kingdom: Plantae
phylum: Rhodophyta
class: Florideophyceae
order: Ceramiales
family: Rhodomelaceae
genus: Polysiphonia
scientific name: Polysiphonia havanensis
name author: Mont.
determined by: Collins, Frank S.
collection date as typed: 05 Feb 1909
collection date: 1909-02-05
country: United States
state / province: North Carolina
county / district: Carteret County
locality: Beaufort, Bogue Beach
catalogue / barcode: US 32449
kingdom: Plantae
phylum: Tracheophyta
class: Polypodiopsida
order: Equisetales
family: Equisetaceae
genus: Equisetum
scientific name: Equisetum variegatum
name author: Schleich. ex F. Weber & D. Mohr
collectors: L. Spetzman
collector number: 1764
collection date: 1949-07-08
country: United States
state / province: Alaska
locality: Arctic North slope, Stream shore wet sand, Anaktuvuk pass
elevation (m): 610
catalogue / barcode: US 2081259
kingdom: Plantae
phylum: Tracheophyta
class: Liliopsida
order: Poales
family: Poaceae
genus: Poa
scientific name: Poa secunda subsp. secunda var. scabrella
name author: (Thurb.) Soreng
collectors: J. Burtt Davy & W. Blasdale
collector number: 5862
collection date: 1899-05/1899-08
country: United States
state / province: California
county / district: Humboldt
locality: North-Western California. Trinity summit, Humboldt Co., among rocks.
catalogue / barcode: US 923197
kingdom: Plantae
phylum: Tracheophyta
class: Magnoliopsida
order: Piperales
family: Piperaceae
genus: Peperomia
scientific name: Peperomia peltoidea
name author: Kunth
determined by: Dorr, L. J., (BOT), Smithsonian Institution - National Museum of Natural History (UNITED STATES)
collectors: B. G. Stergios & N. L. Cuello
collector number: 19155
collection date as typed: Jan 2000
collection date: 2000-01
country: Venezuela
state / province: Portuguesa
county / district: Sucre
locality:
#####
Count the lines in the records above that contain the word "date", and give only the number.

OUTPUT FOR THIS EXERCISE: 6